La loi Le Maire pourrait s’attaquer à l’assurance vie

le 21/12/2017 L'AGEFI Quotidien / Edition de 14H

Bruno Le Maire, ministre de l’Economie et des Finances
Bruno Le Maire, ministre de l’Economie et des Finances
(Bloomberg)

Toutes les comparaisons internationales le montrent, « l’épargne des Français est moins investie qu’ailleurs dans des actifs risqués et elle est placée à un horizon de temps moins long » souligne le rapport du député Modem Jean-Noël Barrot et de la patronne de The Family Alice Zagury, consacré au « financement des entreprises en France ». Un rapport publié ce jeudi, et rédigé à la demande de Bruno Le Maire, dans le cadre de la préparation de sa loi entreprise, dite Pacte.
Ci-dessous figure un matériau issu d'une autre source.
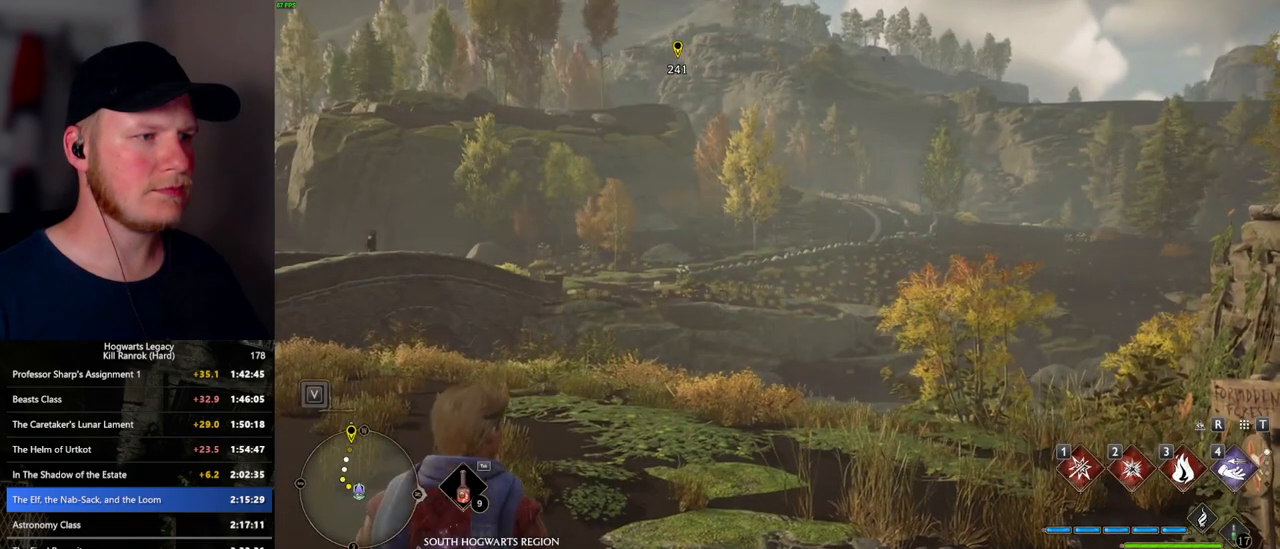
{"keys": [], "mouse": [], "events": [[67, "3", "down"], [167, "3", "up"], [367, "tab", "up"]]}
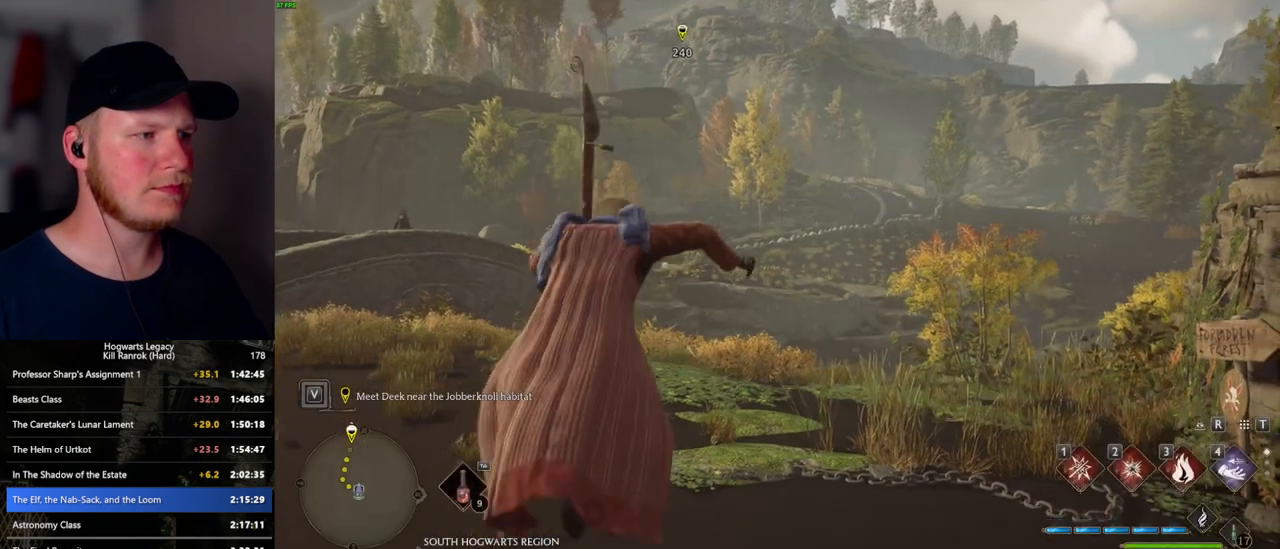
{"keys": ["w"], "mouse": ["left"], "events": [[33, "w", "down"], [300, "a", "down"], [350, "mouse_left", "down"], [400, "a", "up"]]}
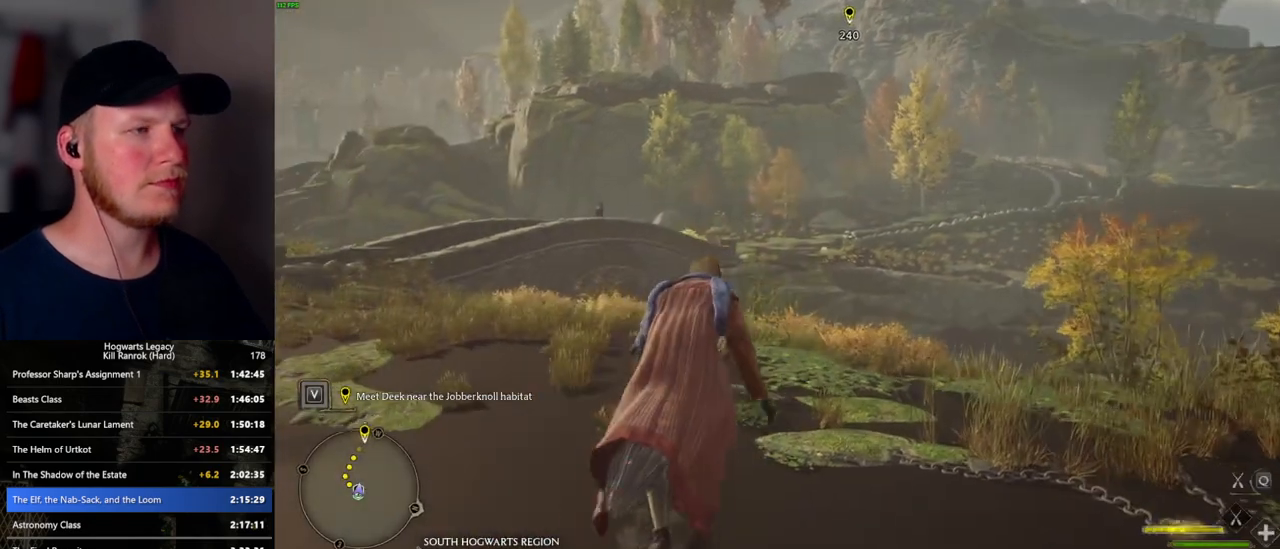
{"keys": ["w"], "mouse": ["left"], "events": [[350, "a", "down"], [450, "a", "up"]]}
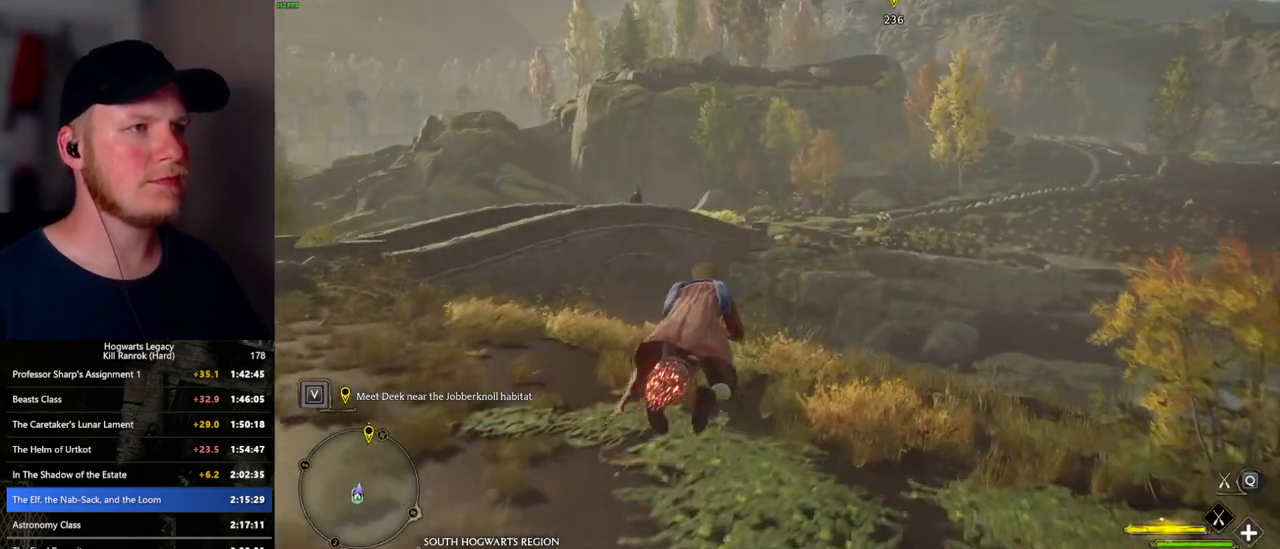
{"keys": ["w"], "mouse": ["left"], "events": []}
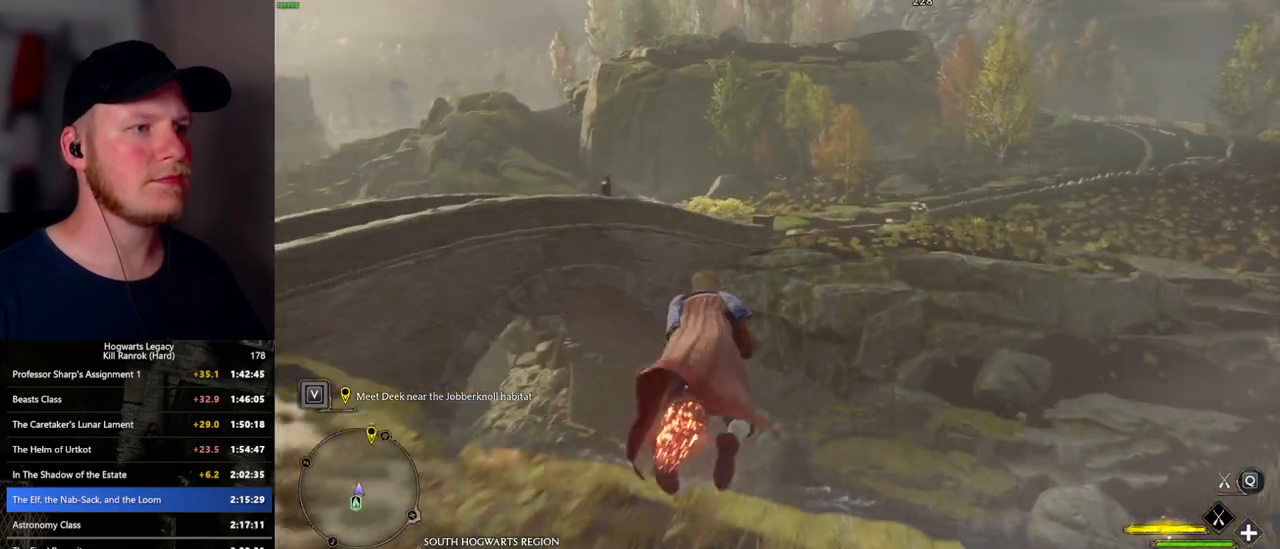
{"keys": ["space", "w"], "mouse": ["left"], "events": [[17, "space", "down"], [83, "space", "up"], [217, "space", "down"], [300, "space", "up"], [467, "space", "down"]]}
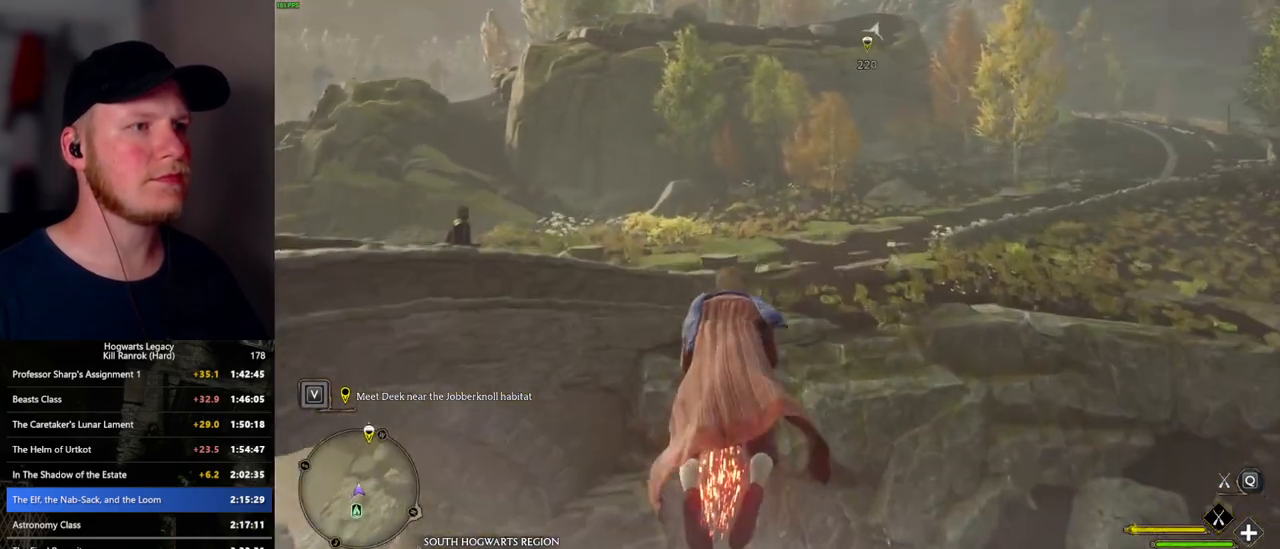
{"keys": ["w"], "mouse": ["left"], "events": [[17, "space", "up"]]}
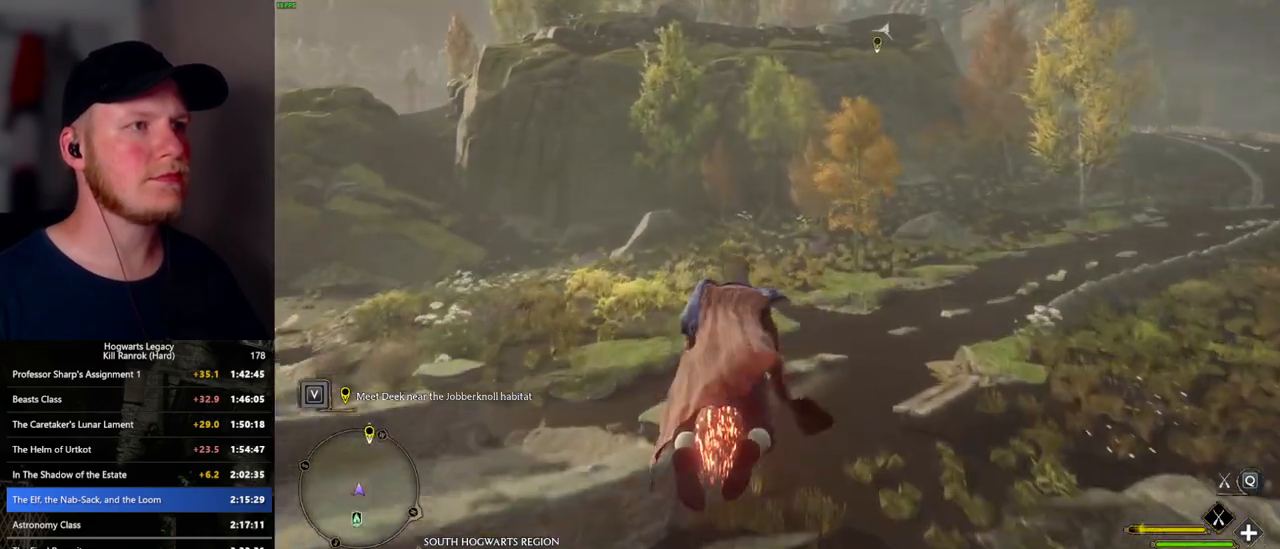
{"keys": ["w"], "mouse": ["left"], "events": [[367, "space", "down"], [433, "space", "up"]]}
Cette particularité française d’un faible investissement dans les entreprises a pour conséquence un financement en fonds propres plus difficile des PME-ETI ainsi qu’une perte de rendement pour les épargnants. Comment y remédier ? Jean-Noël Barrot et Alice Zagury proposent une série de mesures destinées à réorienter l’épargne des français. Il s’agirait d’abord de bien distinguer entre les différentes fonctions de l’épargne, en évitant par exemple que l’assurance vie soit utilisée dans la perspective de la retraite, alors qu’elle n’est pas conçue à cet effet.

La première mesure toucherait à l’épargne retraite. Le rapport suggère ni plus ni moins de réduire l’offre pléthorique de produits d’épargne retraite à un seul, le « compte avenir », qui aurait un versant individuel et un versant collectif. Les possibilités de déblocage avant la retraite seraient très limitées – plus qu’elles ne le sont aujourd’hui pour le Perco – , et la sortie en rente privilégiée. Les épargnants qui ont placé leurs économies en assurance vie en vue de leur retraite pourraient transférer ces sommes sur leur « compte avenir », sans imposition (opération neutre fiscalement).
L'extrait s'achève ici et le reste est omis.